Copy every line of text in the material below, keeping each one unchanged, and leave the pictures out.

● Dataset content
══════════════════════════════
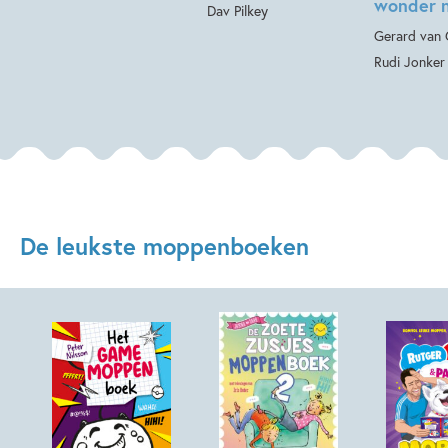
wonder n
Dav Pilkey
Gerard van 
Rudi Jonker
De leukste moppenboeken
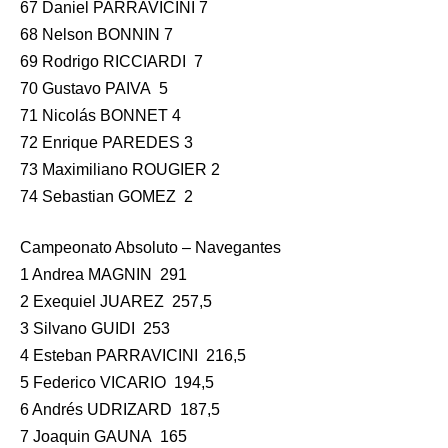
67 Daniel PARRAVICINI 7
68 Nelson BONNIN 7
69 Rodrigo RICCIARDI 7
70 Gustavo PAIVA 5
71 Nicolás BONNET 4
72 Enrique PAREDES 3
73 Maximiliano ROUGIER 2
74 Sebastian GOMEZ 2
Campeonato Absoluto – Navegantes
1 Andrea MAGNIN 291
2 Exequiel JUAREZ 257,5
3 Silvano GUIDI 253
4 Esteban PARRAVICINI 216,5
5 Federico VICARIO 194,5
6 Andrés UDRIZARD 187,5
7 Joaquin GAUNA 165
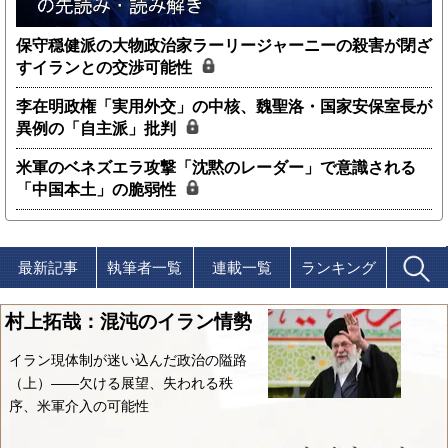
保守穏健派の大物政治家ラーリージャーニーの殺害が閉ざ
すイランとの交渉可能性
李在明政権「実用外交」の中核、魏聖洛・国家安保室長が
異例の「自主派」批判
米軍のベネズエラ攻撃「沈黙のレーダー」で意識される
「中国本土」の脆弱性
最新記事
執筆者一覧
連載一覧
ランキング
村上拓哉：混沌のイラン情勢
イラン現体制が迷い込んだ政治の隘路
（上）――欠ける展望、失われる秩
序、米軍介入の可能性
══════════════════════════════
● Output
wonder n
Dav Pilkey
Gerard van 
Rudi Jonker
De leukste moppenboeken
67 Daniel PARRAVICINI 7
68 Nelson BONNIN 7
69 Rodrigo RICCIARDI 7
70 Gustavo PAIVA 5
71 Nicolás BONNET 4
72 Enrique PAREDES 3
73 Maximiliano ROUGIER 2
74 Sebastian GOMEZ 2
Campeonato Absoluto – Navegantes
1 Andrea MAGNIN 291
2 Exequiel JUAREZ 257,5
3 Silvano GUIDI 253
4 Esteban PARRAVICINI 216,5
5 Federico VICARIO 194,5
6 Andrés UDRIZARD 187,5
7 Joaquin GAUNA 165
保守穏健派の大物政治家ラーリージャーニーの殺害が閉ざ
すイランとの交渉可能性
李在明政権「実用外交」の中核、魏聖洛・国家安保室長が
異例の「自主派」批判
米軍のベネズエラ攻撃「沈黙のレーダー」で意識される
「中国本土」の脆弱性
最新記事
執筆者一覧
連載一覧
ランキング
村上拓哉：混沌のイラン情勢
イラン現体制が迷い込んだ政治の隘路
（上）――欠ける展望、失われる秩
序、米軍介入の可能性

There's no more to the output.